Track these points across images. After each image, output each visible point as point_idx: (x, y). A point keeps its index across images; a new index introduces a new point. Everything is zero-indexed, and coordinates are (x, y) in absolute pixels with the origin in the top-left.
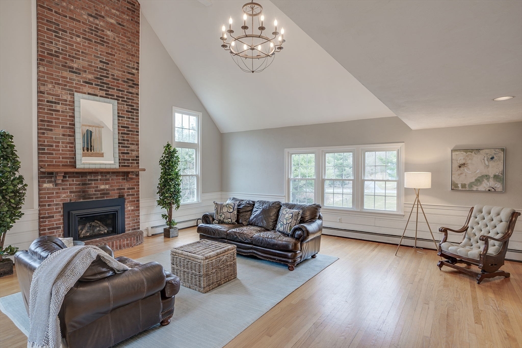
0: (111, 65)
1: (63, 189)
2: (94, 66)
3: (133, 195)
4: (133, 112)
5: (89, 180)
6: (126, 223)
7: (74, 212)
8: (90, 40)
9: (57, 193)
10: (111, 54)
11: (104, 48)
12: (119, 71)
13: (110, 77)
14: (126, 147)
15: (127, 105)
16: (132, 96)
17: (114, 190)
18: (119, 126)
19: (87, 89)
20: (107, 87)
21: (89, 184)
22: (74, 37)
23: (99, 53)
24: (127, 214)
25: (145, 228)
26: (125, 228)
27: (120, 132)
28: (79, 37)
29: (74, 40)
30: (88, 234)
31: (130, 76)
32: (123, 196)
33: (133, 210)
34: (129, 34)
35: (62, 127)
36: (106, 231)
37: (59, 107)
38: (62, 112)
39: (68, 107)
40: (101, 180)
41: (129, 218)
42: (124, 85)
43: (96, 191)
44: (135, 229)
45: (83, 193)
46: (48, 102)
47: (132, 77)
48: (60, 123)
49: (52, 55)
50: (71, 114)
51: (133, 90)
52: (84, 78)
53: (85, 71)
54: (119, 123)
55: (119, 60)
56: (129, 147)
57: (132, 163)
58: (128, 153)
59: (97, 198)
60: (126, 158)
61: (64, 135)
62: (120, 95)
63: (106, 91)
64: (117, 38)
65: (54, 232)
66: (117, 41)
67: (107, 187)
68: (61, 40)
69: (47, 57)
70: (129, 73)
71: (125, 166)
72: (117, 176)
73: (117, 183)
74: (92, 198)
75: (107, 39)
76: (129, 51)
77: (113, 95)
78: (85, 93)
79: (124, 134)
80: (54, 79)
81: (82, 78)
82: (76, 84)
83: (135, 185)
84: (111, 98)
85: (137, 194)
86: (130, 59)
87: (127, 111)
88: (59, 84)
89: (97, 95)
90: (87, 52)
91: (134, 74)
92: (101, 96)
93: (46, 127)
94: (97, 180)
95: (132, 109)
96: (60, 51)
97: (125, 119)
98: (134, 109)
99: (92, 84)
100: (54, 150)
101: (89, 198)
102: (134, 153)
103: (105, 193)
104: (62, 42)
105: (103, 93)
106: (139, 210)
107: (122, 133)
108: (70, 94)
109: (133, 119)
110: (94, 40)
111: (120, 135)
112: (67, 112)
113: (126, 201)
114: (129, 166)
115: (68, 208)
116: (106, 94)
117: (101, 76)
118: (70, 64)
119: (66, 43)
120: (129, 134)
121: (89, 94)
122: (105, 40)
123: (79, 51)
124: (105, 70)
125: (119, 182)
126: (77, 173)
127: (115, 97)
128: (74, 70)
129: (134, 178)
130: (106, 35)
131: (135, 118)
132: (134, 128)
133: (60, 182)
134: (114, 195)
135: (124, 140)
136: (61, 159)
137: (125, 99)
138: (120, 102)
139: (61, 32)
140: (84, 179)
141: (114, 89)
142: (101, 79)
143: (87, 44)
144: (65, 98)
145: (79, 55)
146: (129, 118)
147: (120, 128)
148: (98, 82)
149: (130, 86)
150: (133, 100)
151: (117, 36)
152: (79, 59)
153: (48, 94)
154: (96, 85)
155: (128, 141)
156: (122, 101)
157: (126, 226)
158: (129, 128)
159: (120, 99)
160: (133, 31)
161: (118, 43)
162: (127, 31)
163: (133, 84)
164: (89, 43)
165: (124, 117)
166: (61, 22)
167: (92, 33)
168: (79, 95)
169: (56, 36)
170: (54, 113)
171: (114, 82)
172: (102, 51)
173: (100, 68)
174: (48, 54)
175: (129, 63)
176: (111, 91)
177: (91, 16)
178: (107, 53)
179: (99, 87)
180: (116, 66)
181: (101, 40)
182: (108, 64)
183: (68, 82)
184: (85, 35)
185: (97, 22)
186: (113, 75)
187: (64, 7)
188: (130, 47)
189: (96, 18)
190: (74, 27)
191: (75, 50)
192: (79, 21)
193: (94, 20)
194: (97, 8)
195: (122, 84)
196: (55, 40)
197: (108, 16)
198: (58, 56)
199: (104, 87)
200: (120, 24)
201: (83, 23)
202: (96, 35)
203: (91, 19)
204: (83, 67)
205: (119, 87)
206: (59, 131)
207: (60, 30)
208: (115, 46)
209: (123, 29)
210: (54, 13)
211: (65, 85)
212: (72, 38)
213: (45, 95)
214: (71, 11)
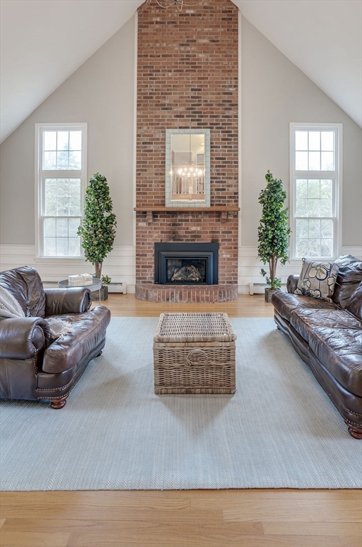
0: (204, 90)
1: (155, 229)
2: (185, 97)
3: (230, 240)
4: (231, 140)
5: (180, 220)
6: (220, 273)
7: (163, 253)
8: (181, 71)
9: (150, 232)
10: (203, 78)
11: (196, 75)
12: (213, 94)
13: (203, 103)
14: (222, 182)
15: (222, 132)
16: (228, 121)
17: (207, 232)
18: (211, 159)
19: (179, 123)
20: (199, 116)
21: (180, 225)
22: (166, 73)
23: (191, 81)
24: (222, 263)
25: (246, 283)
26: (217, 279)
27: (215, 165)
28: (170, 71)
29: (166, 76)
30: (180, 279)
31: (226, 97)
32: (217, 240)
33: (229, 259)
34: (224, 48)
35: (155, 166)
36: (198, 279)
37: (152, 147)
38: (155, 151)
39: (160, 145)
40: (191, 220)
41: (224, 267)
42: (219, 109)
43: (186, 232)
44: (231, 282)
45: (174, 235)
46: (143, 143)
47: (228, 97)
48: (153, 162)
49: (147, 98)
50: (162, 152)
51: (231, 113)
52: (176, 112)
53: (177, 105)
54: (211, 155)
55: (213, 82)
56: (225, 182)
57: (228, 201)
58: (224, 190)
59: (188, 240)
60: (221, 195)
61: (156, 174)
62: (215, 122)
63: (198, 120)
64: (210, 58)
65: (146, 271)
66: (210, 61)
67: (199, 228)
68: (154, 81)
69: (143, 101)
70: (225, 94)
71: (220, 205)
72: (210, 217)
73: (210, 224)
74: (182, 240)
75: (198, 63)
76: (224, 67)
77: (206, 124)
78: (176, 128)
79: (220, 166)
80: (148, 120)
81: (173, 112)
82: (168, 120)
83: (233, 228)
84: (204, 128)
85: (234, 240)
86: (227, 76)
87: (223, 139)
88: (152, 124)
89: (188, 128)
90: (178, 84)
91: (231, 94)
92: (192, 128)
93: (141, 168)
94: (188, 221)
95: (229, 136)
96: (154, 91)
97: (221, 149)
98: (231, 136)
99: (183, 116)
100: (148, 190)
101: (179, 240)
102: (232, 190)
103: (196, 235)
104: (156, 83)
105: (195, 124)
106: (237, 260)
107: (216, 166)
108: (162, 132)
109: (231, 147)
110: (185, 70)
111: (214, 168)
112: (159, 151)
113: (221, 247)
114: (225, 205)
115: (159, 247)
116: (198, 124)
117: (192, 105)
118: (162, 101)
119: (159, 82)
120: (225, 166)
121: (180, 128)
122: (197, 65)
123: (170, 86)
124: (197, 97)
125: (213, 224)
126: (168, 212)
127: (209, 126)
128: (166, 107)
129: (231, 220)
130: (198, 59)
131: (233, 145)
132: (232, 158)
133: (151, 221)
134: (207, 239)
135: (218, 174)
136: (153, 199)
137: (221, 126)
138: (214, 130)
139: (154, 73)
140: (174, 219)
141: (207, 116)
142: (192, 109)
143: (178, 76)
144: (157, 137)
145: (171, 90)
146: (226, 147)
147: (215, 160)
148: (189, 113)
149: (226, 109)
150: (231, 124)
151: (210, 56)
152: (170, 94)
153: (144, 136)
154: (187, 116)
155: (224, 174)
156: (217, 128)
157: (219, 277)
158: (225, 159)
159: (215, 126)
160: (230, 42)
161: (211, 63)
162: (222, 45)
163: (231, 105)
164: (180, 75)
165: (219, 147)
166: (155, 63)
167: (183, 63)
168: (170, 130)
169: (150, 78)
170: (148, 153)
171: (207, 109)
172: (193, 78)
173: (192, 97)
174: (144, 98)
175: (225, 82)
176: (203, 120)
177: (183, 45)
178: (199, 78)
179: (190, 118)
180: (210, 90)
181: (192, 67)
182: (200, 90)
183: (160, 120)
184: (177, 67)
185: (188, 48)
186: (206, 101)
187: (157, 48)
188: (226, 62)
189: (188, 45)
190: (167, 63)
191: (166, 86)
192: (171, 56)
193: (185, 48)
194: (189, 34)
195: (216, 109)
196: (150, 82)
197: (200, 38)
198: (152, 98)
199: (195, 117)
200: (213, 41)
201: (175, 56)
202: (187, 63)
203: (182, 48)
204: (175, 101)
205: (213, 113)
206: (152, 170)
207: (154, 71)
208: (208, 67)
209: (217, 45)
210: (149, 58)
211: (158, 124)
212: (164, 75)
213: (142, 137)
214: (163, 48)
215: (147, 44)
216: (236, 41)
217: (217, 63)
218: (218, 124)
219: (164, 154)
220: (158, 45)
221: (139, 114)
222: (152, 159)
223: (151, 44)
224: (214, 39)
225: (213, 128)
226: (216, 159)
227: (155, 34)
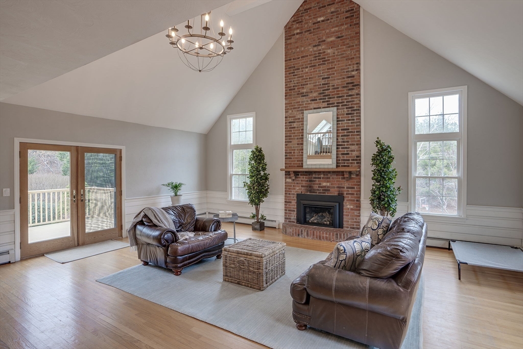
0: (332, 77)
1: (297, 183)
2: (318, 85)
3: (353, 194)
4: (353, 114)
5: (314, 178)
6: (345, 220)
7: (302, 202)
8: (315, 66)
9: (294, 186)
10: (331, 68)
11: (325, 67)
12: (339, 79)
13: (331, 88)
14: (346, 148)
15: (347, 108)
16: (351, 98)
17: (334, 187)
18: (337, 130)
19: (313, 105)
20: (328, 98)
21: (314, 181)
22: (304, 70)
23: (322, 72)
24: (346, 212)
28: (307, 67)
29: (304, 72)
30: (315, 221)
31: (350, 80)
32: (343, 194)
33: (352, 209)
34: (348, 40)
35: (297, 139)
36: (328, 223)
37: (295, 125)
38: (297, 127)
39: (300, 123)
40: (323, 178)
41: (348, 215)
43: (319, 187)
44: (353, 228)
45: (310, 188)
46: (289, 123)
47: (351, 80)
48: (296, 136)
49: (291, 90)
51: (354, 92)
52: (312, 97)
53: (312, 92)
54: (337, 127)
55: (338, 70)
56: (349, 148)
57: (352, 163)
58: (348, 154)
59: (320, 193)
60: (345, 158)
61: (298, 144)
62: (340, 101)
63: (327, 101)
64: (336, 52)
65: (291, 213)
66: (336, 54)
67: (328, 184)
68: (296, 77)
69: (289, 93)
70: (348, 77)
71: (345, 166)
72: (337, 175)
73: (337, 181)
74: (316, 193)
75: (327, 57)
76: (348, 56)
77: (333, 104)
78: (311, 109)
79: (344, 136)
80: (292, 106)
81: (309, 98)
82: (306, 104)
83: (356, 185)
84: (332, 107)
85: (357, 194)
86: (350, 63)
87: (347, 114)
88: (295, 108)
89: (320, 108)
90: (313, 76)
91: (353, 76)
92: (323, 108)
93: (288, 140)
94: (320, 178)
95: (352, 111)
96: (296, 84)
97: (345, 122)
98: (355, 110)
99: (316, 100)
100: (292, 155)
101: (314, 192)
102: (355, 154)
103: (326, 189)
104: (297, 78)
105: (325, 104)
106: (360, 210)
107: (342, 136)
108: (302, 113)
109: (354, 120)
110: (317, 64)
111: (340, 137)
112: (300, 127)
113: (346, 199)
114: (349, 166)
115: (300, 197)
116: (328, 104)
117: (323, 90)
118: (302, 91)
119: (299, 77)
120: (349, 135)
121: (314, 109)
122: (326, 59)
123: (307, 79)
124: (327, 84)
125: (339, 181)
126: (306, 172)
127: (336, 104)
128: (304, 94)
129: (354, 178)
130: (327, 54)
131: (355, 118)
132: (355, 129)
133: (294, 178)
134: (334, 192)
135: (344, 142)
136: (296, 162)
137: (345, 103)
140: (310, 176)
141: (334, 98)
142: (323, 93)
143: (312, 70)
144: (299, 117)
145: (307, 81)
146: (349, 120)
147: (340, 131)
148: (321, 96)
149: (349, 90)
150: (354, 101)
151: (337, 50)
152: (307, 84)
153: (290, 117)
154: (319, 99)
155: (348, 142)
156: (342, 106)
157: (344, 223)
158: (349, 129)
159: (340, 105)
160: (352, 35)
161: (337, 55)
162: (346, 39)
163: (353, 86)
164: (314, 69)
165: (344, 121)
166: (296, 64)
167: (316, 60)
168: (307, 111)
169: (293, 75)
170: (292, 129)
171: (334, 92)
172: (324, 70)
173: (323, 84)
174: (290, 90)
175: (348, 68)
176: (332, 101)
177: (315, 46)
178: (328, 69)
179: (322, 101)
180: (336, 76)
181: (323, 61)
182: (329, 78)
183: (300, 105)
184: (311, 63)
185: (320, 48)
186: (334, 86)
187: (298, 52)
188: (349, 52)
189: (319, 45)
190: (304, 62)
191: (304, 79)
192: (307, 56)
193: (317, 48)
194: (320, 36)
195: (342, 91)
196: (293, 78)
197: (329, 37)
198: (294, 89)
199: (325, 100)
200: (339, 37)
201: (310, 55)
202: (319, 59)
203: (315, 49)
204: (310, 89)
205: (339, 94)
206: (295, 142)
207: (296, 70)
208: (335, 59)
209: (341, 40)
210: (292, 61)
211: (299, 108)
212: (302, 71)
213: (288, 119)
214: (302, 52)
215: (291, 51)
216: (358, 33)
217: (342, 54)
218: (343, 102)
219: (303, 129)
220: (298, 50)
221: (286, 102)
222: (295, 133)
223: (294, 51)
224: (339, 36)
225: (339, 106)
226: (342, 130)
227: (296, 42)
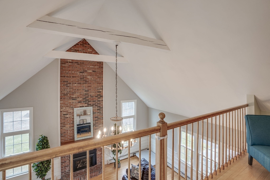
0: (90, 91)
2: (82, 94)
4: (100, 109)
6: (97, 160)
10: (90, 86)
11: (86, 85)
12: (94, 92)
13: (89, 96)
15: (97, 107)
16: (99, 102)
18: (93, 118)
19: (79, 105)
20: (88, 102)
22: (74, 84)
23: (84, 87)
24: (98, 156)
25: (107, 160)
26: (96, 162)
27: (94, 120)
28: (76, 83)
29: (74, 85)
30: (81, 167)
31: (99, 93)
32: (96, 149)
33: (100, 154)
34: (98, 74)
35: (69, 124)
37: (68, 116)
38: (69, 117)
39: (71, 115)
41: (98, 158)
42: (96, 98)
46: (64, 115)
47: (99, 94)
48: (68, 122)
49: (65, 95)
50: (73, 118)
51: (100, 99)
52: (78, 100)
53: (79, 97)
54: (93, 116)
55: (93, 88)
56: (98, 126)
61: (70, 127)
62: (94, 103)
63: (87, 103)
64: (92, 78)
65: (66, 168)
68: (68, 88)
69: (63, 97)
70: (98, 92)
75: (88, 80)
76: (98, 82)
77: (91, 104)
78: (78, 107)
79: (96, 120)
80: (66, 105)
81: (77, 101)
82: (75, 104)
84: (90, 106)
86: (99, 85)
87: (97, 110)
88: (68, 106)
89: (83, 107)
90: (79, 89)
91: (100, 92)
92: (85, 106)
93: (63, 125)
95: (100, 108)
96: (68, 92)
97: (97, 113)
98: (101, 108)
99: (81, 102)
100: (66, 134)
104: (69, 88)
105: (86, 105)
107: (95, 120)
108: (72, 109)
109: (100, 112)
110: (82, 83)
111: (94, 121)
112: (71, 117)
116: (88, 105)
117: (85, 97)
118: (72, 96)
119: (71, 88)
120: (98, 120)
121: (80, 107)
122: (87, 81)
123: (76, 90)
124: (87, 94)
127: (92, 105)
128: (74, 98)
130: (88, 79)
131: (101, 112)
132: (101, 117)
136: (69, 137)
138: (94, 106)
139: (68, 84)
141: (91, 101)
142: (85, 99)
143: (79, 85)
144: (70, 111)
145: (76, 91)
146: (98, 113)
147: (94, 118)
148: (84, 100)
149: (99, 98)
150: (101, 104)
151: (93, 77)
152: (76, 93)
153: (64, 112)
154: (83, 102)
155: (98, 123)
156: (95, 106)
158: (98, 117)
159: (94, 105)
160: (100, 72)
161: (93, 80)
162: (97, 73)
163: (100, 96)
164: (80, 85)
165: (96, 113)
166: (69, 80)
167: (81, 80)
168: (76, 109)
169: (67, 87)
170: (66, 119)
171: (91, 98)
172: (86, 86)
173: (85, 94)
174: (64, 95)
175: (98, 88)
176: (90, 103)
177: (81, 72)
178: (88, 86)
179: (84, 103)
180: (92, 91)
181: (85, 82)
182: (88, 91)
183: (71, 104)
184: (79, 82)
185: (84, 74)
186: (91, 95)
187: (70, 73)
188: (98, 80)
189: (83, 73)
190: (74, 80)
191: (74, 90)
192: (76, 77)
193: (82, 74)
194: (84, 68)
195: (95, 98)
196: (66, 88)
197: (89, 70)
198: (67, 95)
200: (94, 71)
201: (78, 77)
202: (83, 80)
203: (81, 74)
204: (78, 96)
205: (93, 100)
206: (68, 126)
207: (68, 83)
208: (92, 82)
209: (95, 73)
210: (66, 77)
211: (70, 106)
212: (73, 85)
213: (63, 112)
214: (73, 74)
215: (65, 72)
216: (102, 72)
217: (95, 80)
218: (96, 104)
219: (74, 118)
220: (70, 72)
221: (61, 102)
222: (68, 121)
223: (67, 72)
224: (94, 70)
225: (93, 106)
226: (95, 117)
227: (69, 67)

▸ Directions
Render the data as a numbered list, starting at the line containing "215: (147, 44)" and ending at the line containing "31: (350, 80)". Skip blank lines and leave out the pictures.

▸ Answer space
1. 215: (147, 44)
2. 216: (236, 41)
3. 217: (217, 63)
4. 218: (218, 124)
5. 219: (164, 154)
6. 220: (158, 45)
7. 221: (139, 114)
8. 222: (152, 159)
9. 223: (151, 44)
10. 224: (214, 39)
11. 225: (213, 128)
12. 226: (216, 159)
13. 227: (155, 34)
14. 0: (332, 77)
15. 1: (297, 183)
16. 2: (318, 85)
17. 3: (353, 194)
18. 4: (353, 114)
19. 5: (314, 178)
20. 6: (345, 220)
21. 7: (302, 202)
22. 8: (315, 66)
23. 9: (294, 186)
24. 10: (331, 68)
25. 11: (325, 67)
26. 12: (339, 79)
27. 13: (331, 88)
28. 14: (346, 148)
29. 15: (347, 108)
30. 16: (351, 98)
31. 17: (334, 187)
32. 18: (337, 130)
33. 19: (313, 105)
34. 20: (328, 98)
35. 21: (314, 181)
36. 22: (304, 70)
37. 23: (322, 72)
38. 24: (346, 212)
39. 28: (307, 67)
40. 29: (304, 72)
41. 30: (315, 221)
42. 31: (350, 80)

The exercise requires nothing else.